Mauro Leonardi

Se, in aereo dall’Armenia, il Papa chiede di nuovo perdono ai gay

Papa Francesco ci ricasca. Dopo il viaggio in aereo da Rio de Janeiro del 2013, di ritorno dall’Armenia ecco che ripete di nuovo “la Chiesa si deve scusare con i gay“. Con una persona omosessuale “che ha buona volontà, che cerca Dio, chi siamo noi per giudicare?”. Il Papa che chiede di andare alle periferie, quando si tratta di non giudicare, di avere misericordia e di chiedere perdono, te lo ritrovi in testa alla fila. Non è un armatevi e partite ma un disarmatevi e partiamo.

A chi gli ricorda sull’aereo che Marx – un vescovo tedesco – ha detto che la Chiesa deve chiedere scusa ai gay, lui risponde con un “a loro e non solo”. E aggiunge una decina di altre scuse da dare. A chi ti dà uno schiaffo porgi l’altra guancia, a chi ti chiede la tunica dà anche il mantello, a chi ti fa fare un miglio tu fanne con lui due, a chi ti chiede una scusa tu aggiungine una decina. È vangelo, niente di più.
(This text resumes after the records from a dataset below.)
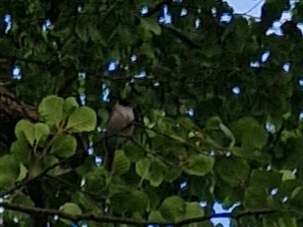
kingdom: Animalia
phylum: Chordata
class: Aves
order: Passeriformes
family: Sylviidae
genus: Sylvia
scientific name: Sylvia atricapilla
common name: Munk
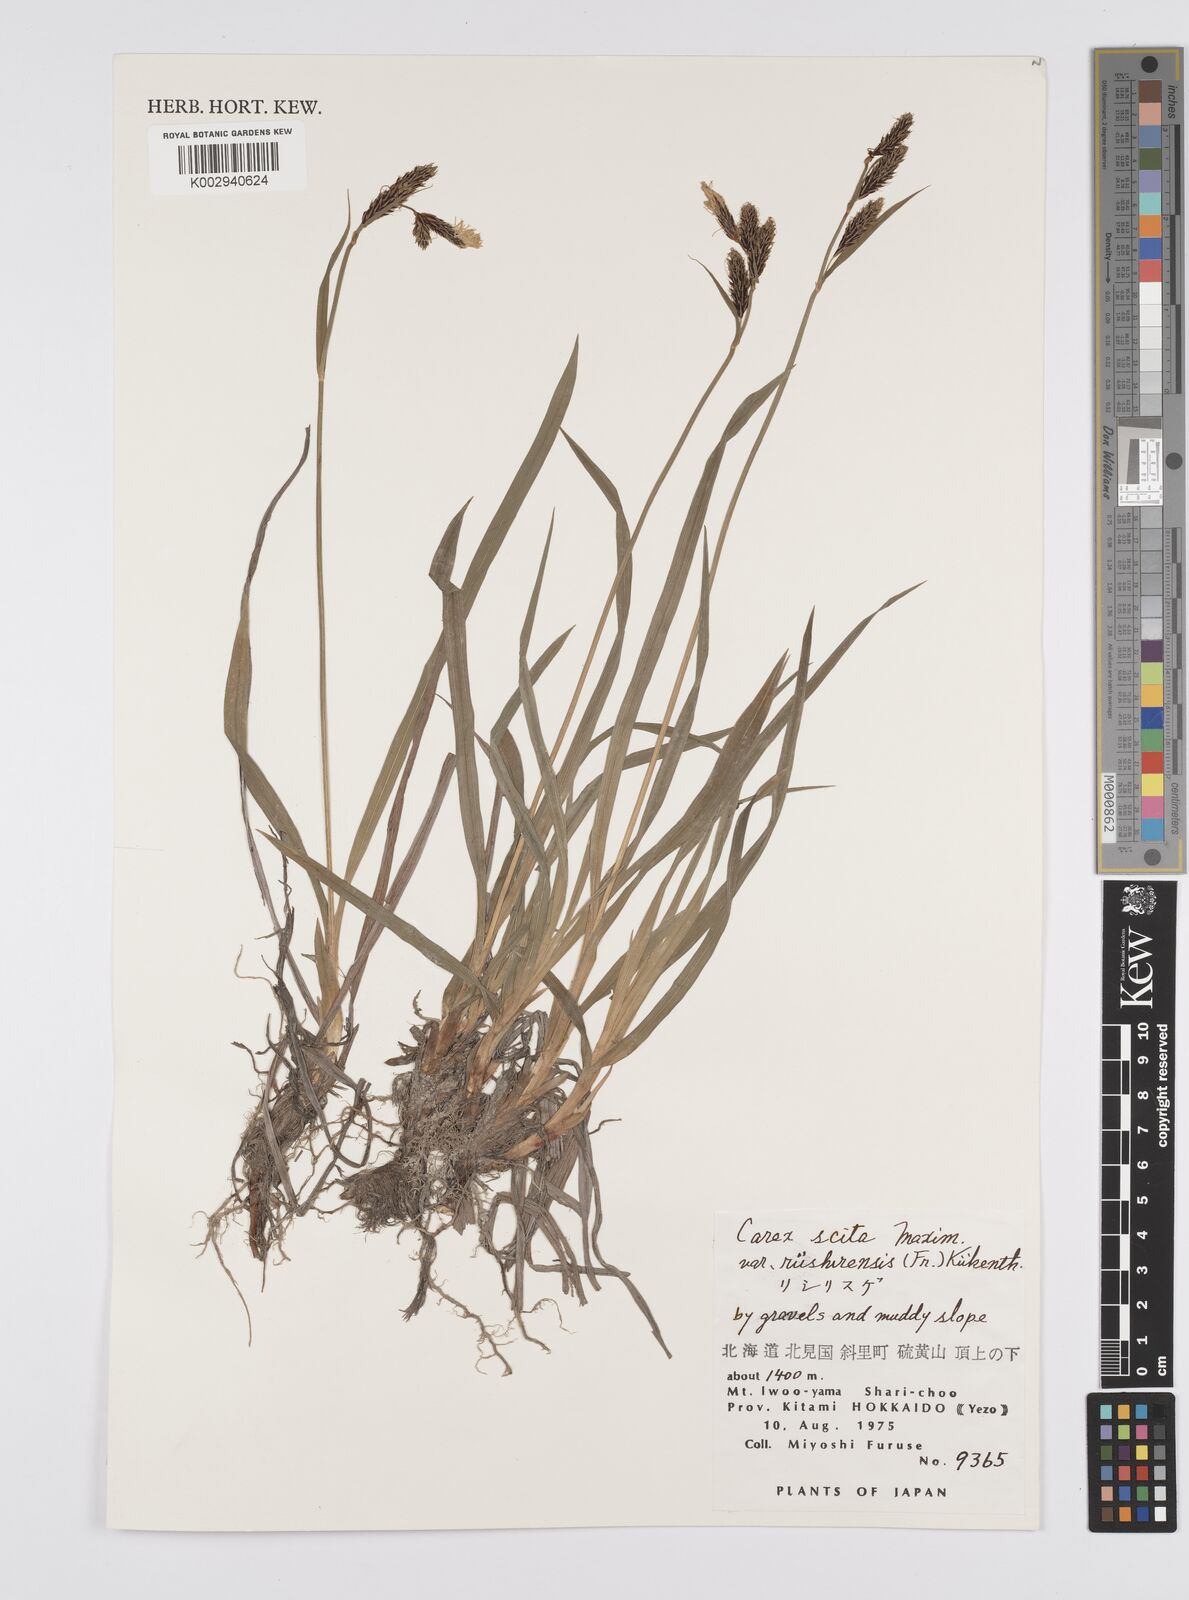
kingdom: Plantae
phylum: Tracheophyta
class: Liliopsida
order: Poales
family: Cyperaceae
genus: Carex
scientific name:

Gay, poveri, donne sfruttate, bambini, benedizioni alle guerre e alle armi, comprensioni per la situazione storica di Lutero: perché se la misericordia è un’acqua senza sponde, chiedere scusa è il suo rubinetto. Va girato tutto, aperto tutto.

Chiedere scusa non è cosa di un istante: che fai la marachella, chiedi scusa e finisce lì. No, chiedere scusa non è solo spegnere un incendio incipiente, una secchiata d’acqua. Le scuse, il perdono, sono qualcosa di più grande e profondo. E ai gay bisogna chiedere perdono tanto e tante volte per quello che i cristiani hanno loro fatto lungo i secoli. Avviene come per le radici di una pianta che avendo molta profondità ha bisogno di molto acqua.

Il Papa ripete che la Chiesa deve scusare i gay perché chiedere scusa non è una cosa contingente che finisce lì, legata al solo presente. Visto che non “faccio peccati” ma “sono peccatore” se non sto attento, se non cambio, lo sbaglio che ho compiuto tornerò a compierlo. Le volte in cui il Papa ha ribadito la necessità di non giudicare le persone omosessuali, di non discriminarle, di non marginalizzarle, di non condannarle, sono molte: con le parole e con i gesti. Come quando ricevette in Vaticano Diego Neria Lejarraga, transessuale spagnolo che andò all’appuntamento con la fidanzata. Il Papa lo aveva chiamato al telefono due volte fino ad ottenere l’incontro. Chi sono io per giudicare? Dice il Papa. E poi perdona a man bassa. Come quel seminatore evangelico: a spreco. Perché la vera domanda è “chi sono io per non perdonare?